Iceland: hot new setting for mysteries
Iceland is a country as literary as they come. And now the island nation is developing a reputation for mystery as well.
With a population of only 300,000, Iceland is home to fewer people than Wichita, Kans. But it makes up for its tiny population with a stunning reputation when it comes to book-writing and book-loving.
Maybe it has something to do with the island nation's history of Nordic sagas or chilly winters that inspire Icelanders to curl up with a hardback or tablet.
Whatever the case, the BBC reported earlier this month that Iceland has more writers, more books published, and more books read, per capita, than anywhere else in the world. In fact, statistics indicate that one in every 10 Icelanders will publish a book.
On the international front, however, Iceland hasn't developed a reputation like the other Scandinavian countries as a hot spot for modern mysteries. But two new mysteries are reason enough to give Iceland a second look.
One is by an Icelander and about Icelanders but mostly set in Greenland. Another, by an Australian, creates a vivid picture of 19th-century Iceland. They'll both give readers a chill.
"The Day Is Dark," by Yrsa Sigurdardóttir
The Iceland of "The Day Is Dark" isn't as exotic as it might sound. Thóra Gudmundsdóttir, an attorney, deals with the usual hassles of the Western world – a quarrel with the ex over who'd get the flat-screen TV, cell phone calls, e-mail.
Greenland is another matter entirely. Gudmundsdóttir gets sent there on a case and must reconstruct what happened at a remote snowbound outpost where Icelandic employees have disappeared. The local townspeople are utterly unhelpful and there are whispers of danger in the woods.
Part mystery and part thriller, "The Day Is Dark" manages to be both exciting and enlightening. Sigurdardóttir, who works as a civil engineer, gets bogged down at times in a complex geological subplot. But at her best, she reveals a fine understanding of both human character and the unique struggles of Greenlanders, who have high rates of alcoholism and suicide.
Readers learn about how the native Greenland culture and even the local language suppressed discord, apparently to avoid the risk of dividing small communities. But trouble came anyway and stayed – both in the fictional plot book and in the troubling real life it exposes.
"Burial Rites," by Hannah Kent
The luxuries of the modern world haven't yet reached the remote northern stretches of Iceland in the 1820s: Peasants can only dream of glass windows, let alone fine foods and lush carriages.

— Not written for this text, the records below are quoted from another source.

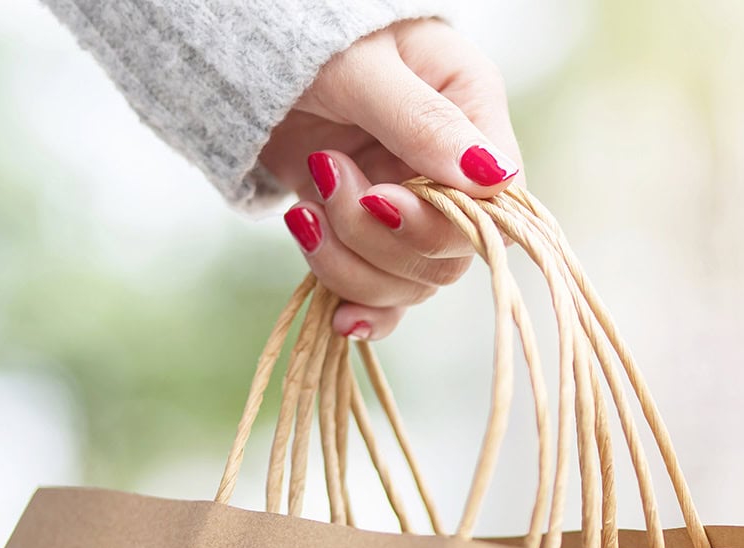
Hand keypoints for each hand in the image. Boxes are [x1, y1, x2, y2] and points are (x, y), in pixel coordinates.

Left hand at [260, 19, 521, 339]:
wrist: (250, 45)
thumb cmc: (314, 33)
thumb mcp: (365, 68)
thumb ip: (424, 122)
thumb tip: (493, 178)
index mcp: (471, 116)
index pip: (493, 204)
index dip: (442, 221)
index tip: (383, 198)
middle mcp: (449, 173)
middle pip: (449, 254)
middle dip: (380, 237)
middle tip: (327, 177)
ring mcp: (409, 207)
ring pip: (409, 282)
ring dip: (352, 263)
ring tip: (306, 209)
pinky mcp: (367, 234)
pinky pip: (380, 294)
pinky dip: (358, 307)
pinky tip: (337, 317)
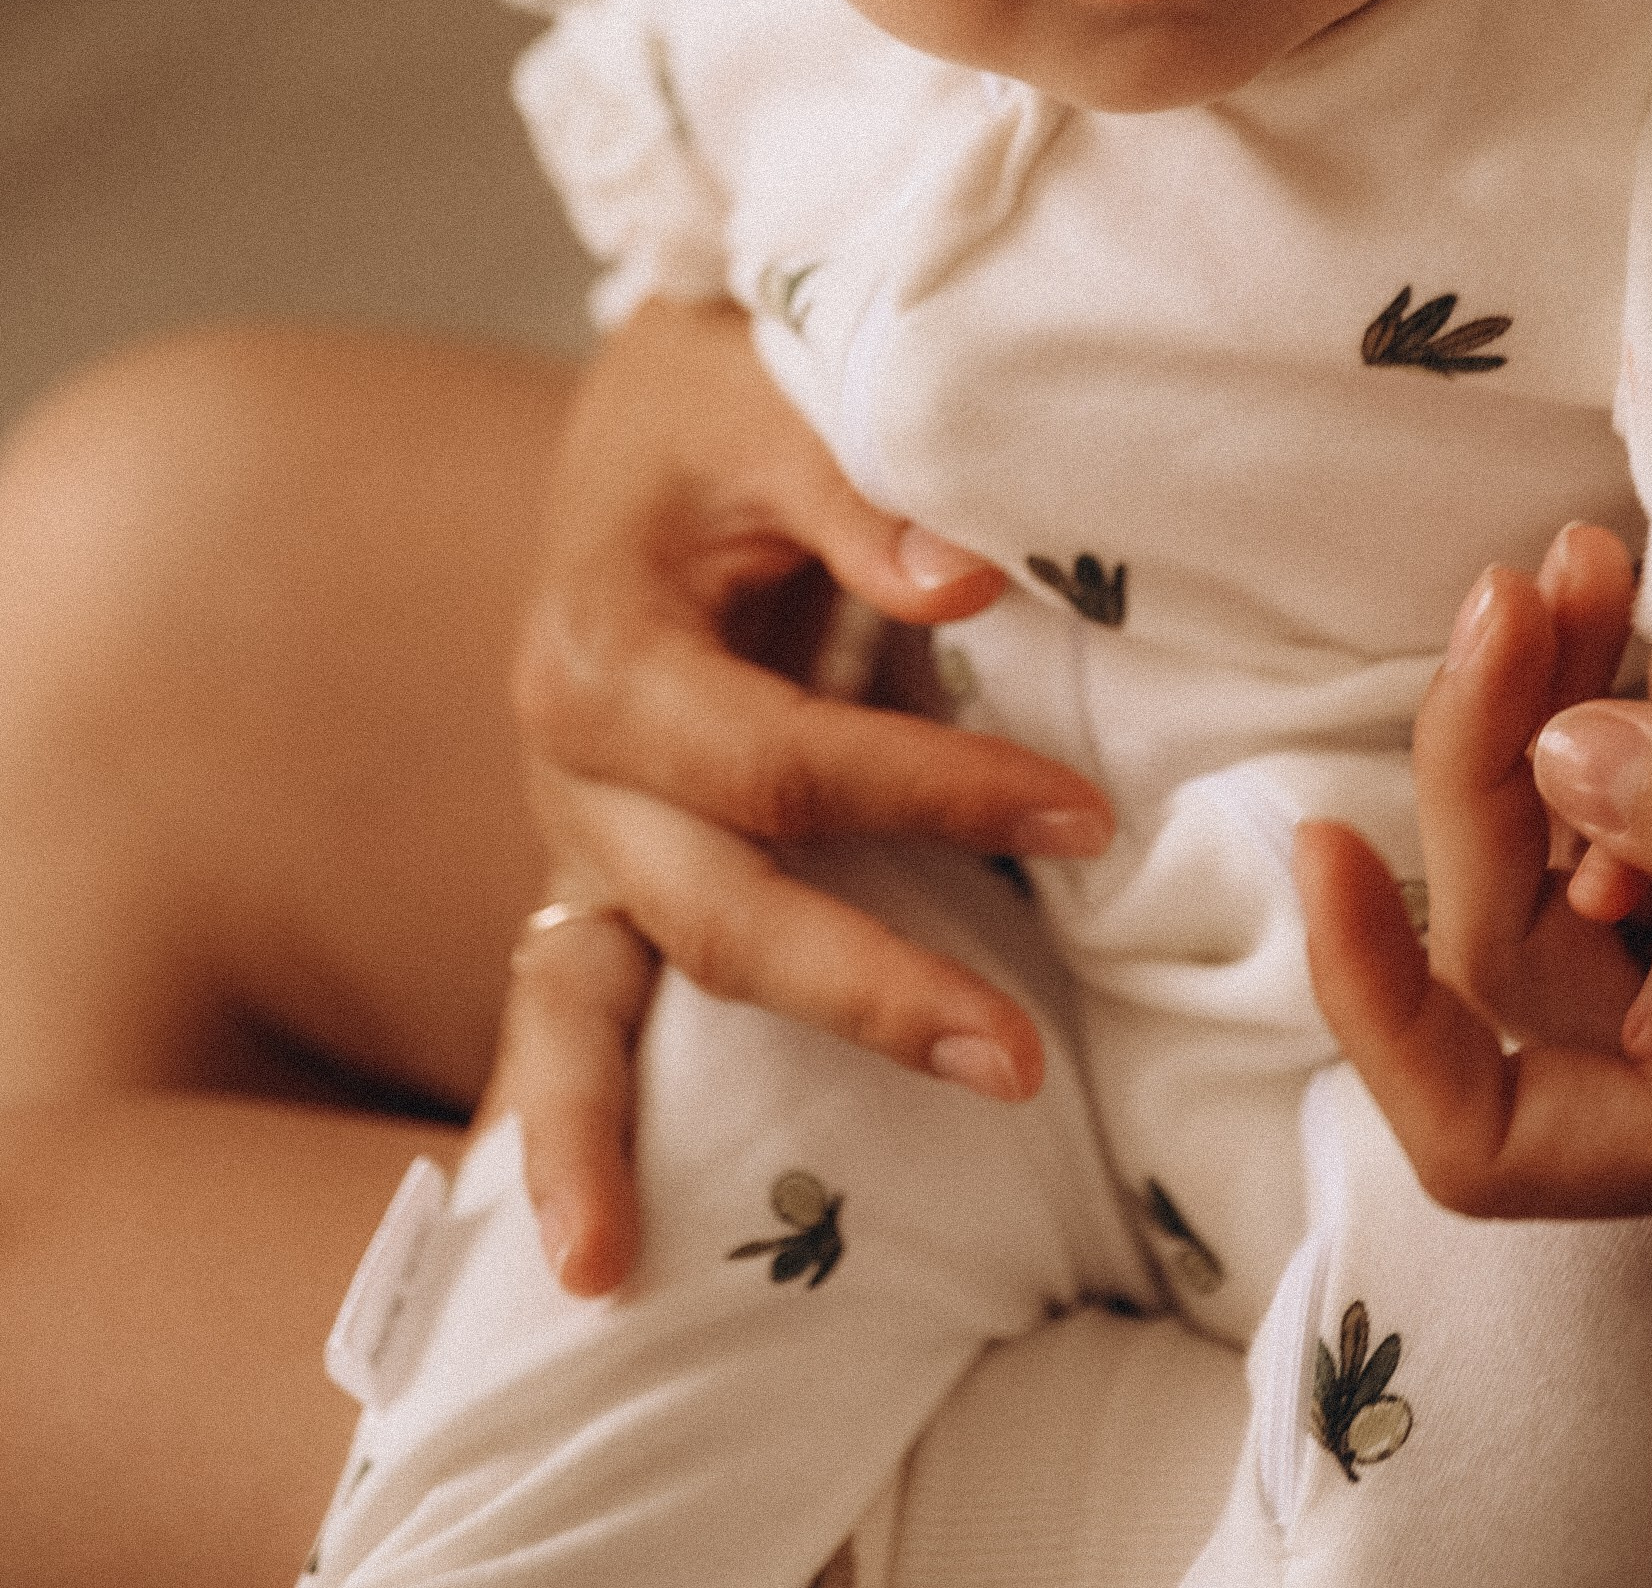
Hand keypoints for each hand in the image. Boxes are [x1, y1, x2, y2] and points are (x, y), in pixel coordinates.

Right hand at [497, 297, 1111, 1291]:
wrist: (645, 405)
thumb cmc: (722, 397)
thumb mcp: (779, 398)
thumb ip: (867, 496)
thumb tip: (971, 584)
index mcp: (602, 647)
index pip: (780, 762)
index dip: (933, 792)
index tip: (1086, 812)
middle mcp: (565, 759)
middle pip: (712, 908)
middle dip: (864, 988)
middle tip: (1018, 1058)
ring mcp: (570, 829)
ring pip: (615, 992)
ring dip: (669, 1113)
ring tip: (655, 1261)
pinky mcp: (595, 869)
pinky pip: (557, 1014)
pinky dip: (557, 1129)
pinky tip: (580, 1256)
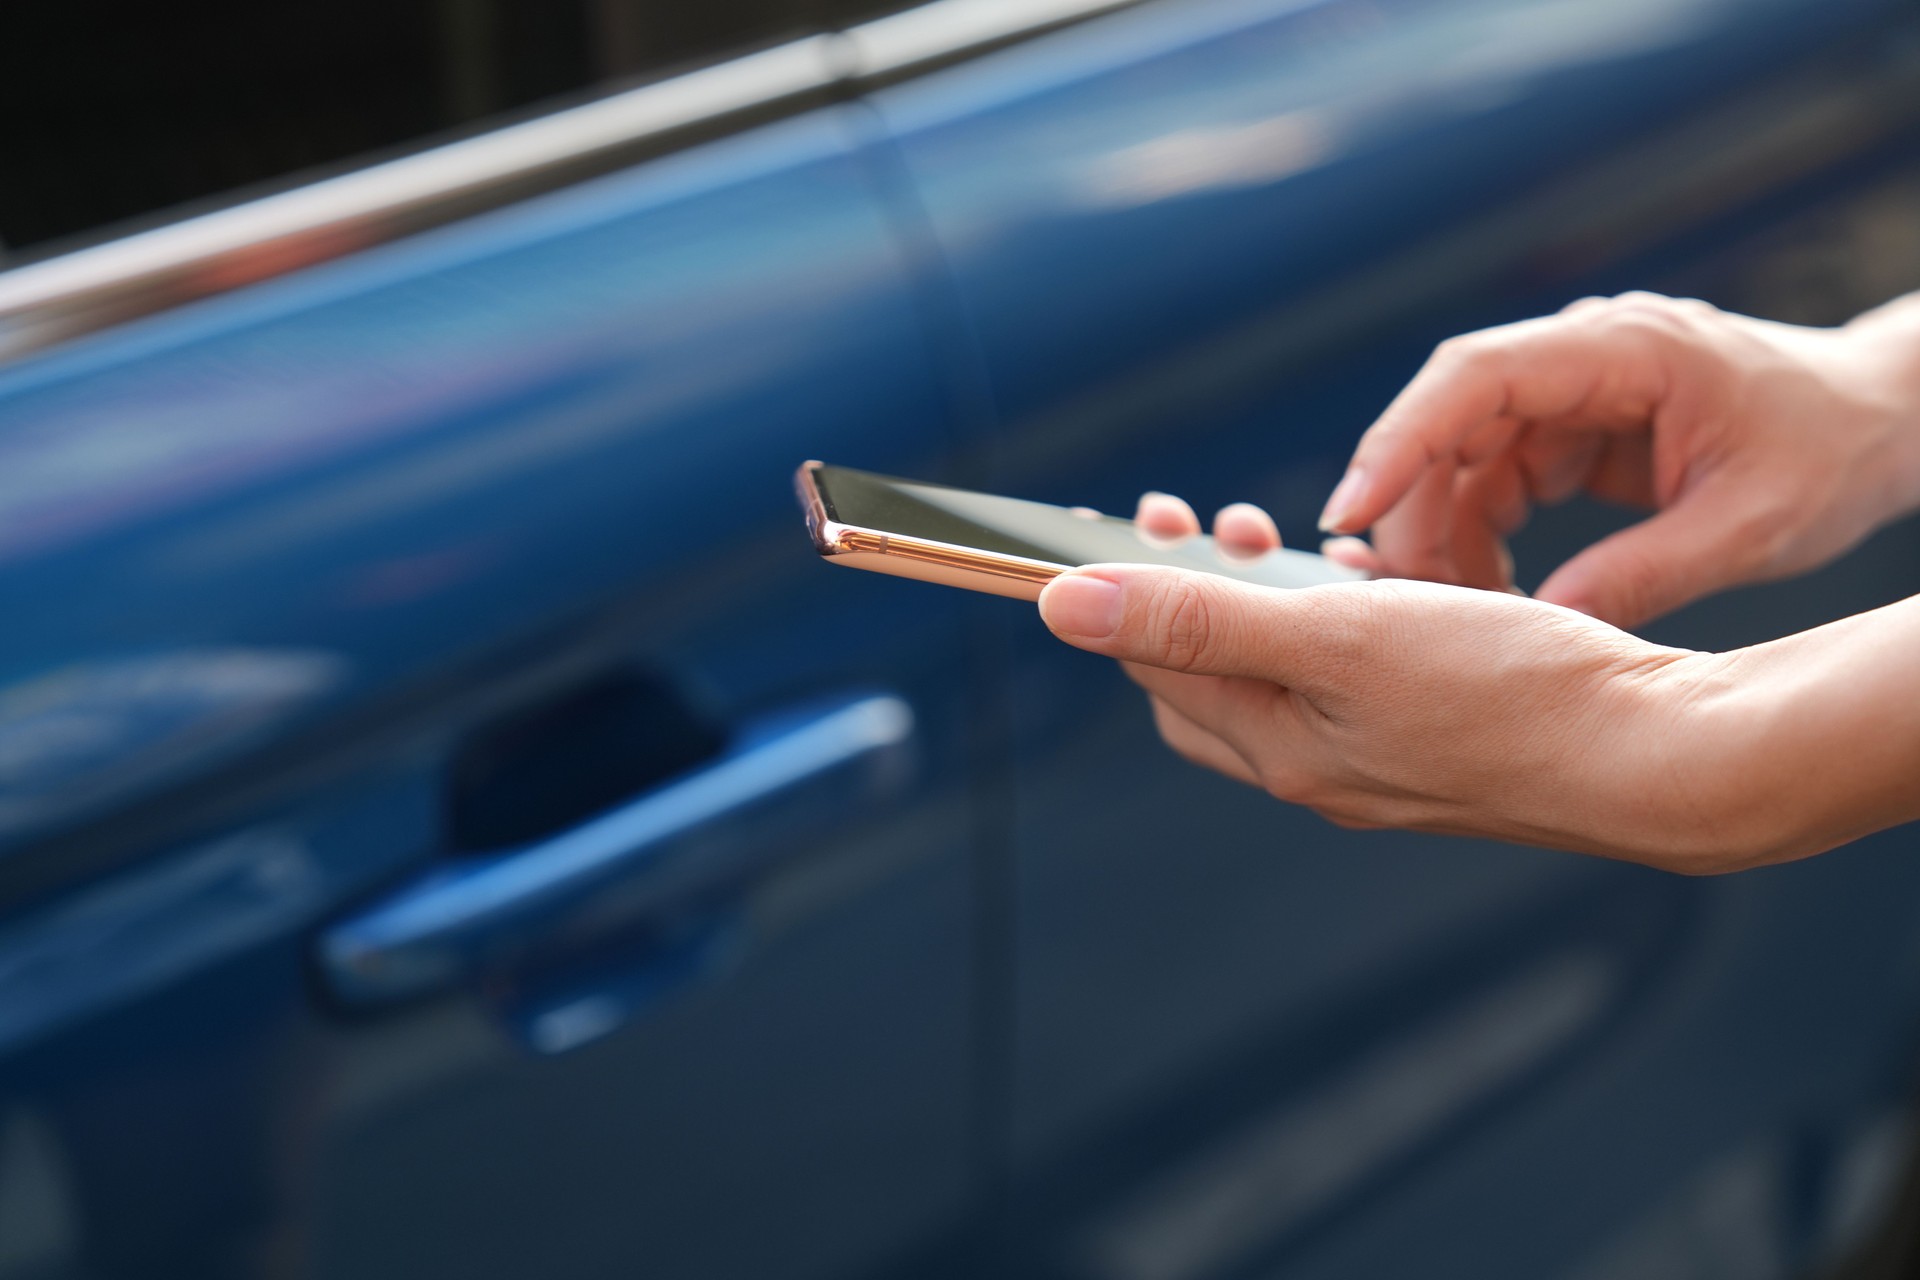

But they aren't entirely isolated from humanity. They have a king in Copenhagen who reigns over this Danish territory. They have bureaucrats and ministers. And they have a trio of accused murderers.
One of them, a woman named Agnes, faces death. But first she's sent to live with a peasant family to await execution. "Burial Rites," based on a true story, begins before she's taken to her toward her temporary home.
"I imagine, then, that we are all candle flames, greasy-bright, fluttering in the darkness and the howl of the wind, and in the stillness of the room I hear footsteps, awful coming footsteps, coming to blow me out and send my life up away from me in a gray wreath of smoke. I will vanish into the air and night. They will blow us all out, one by one, until it is only their own light by which they see themselves. Where will I be then?"
The haunting elegance of this passage from the prologue is a sign of things to come. Hannah Kent, an Australian who's only in her 20s, has produced a remarkable first novel which is an intense exploration of a young woman's mind, an insular community's fears, and the destructive power of those who can entrance others.
There are other threads, too: the fate of women who are thought to think too much, the treatment of those damned to die, and the cost of judgment. At the heart of the mystery: What heat could have wreaked so much coldness?
Randy Dotinga is a Monitor contributor.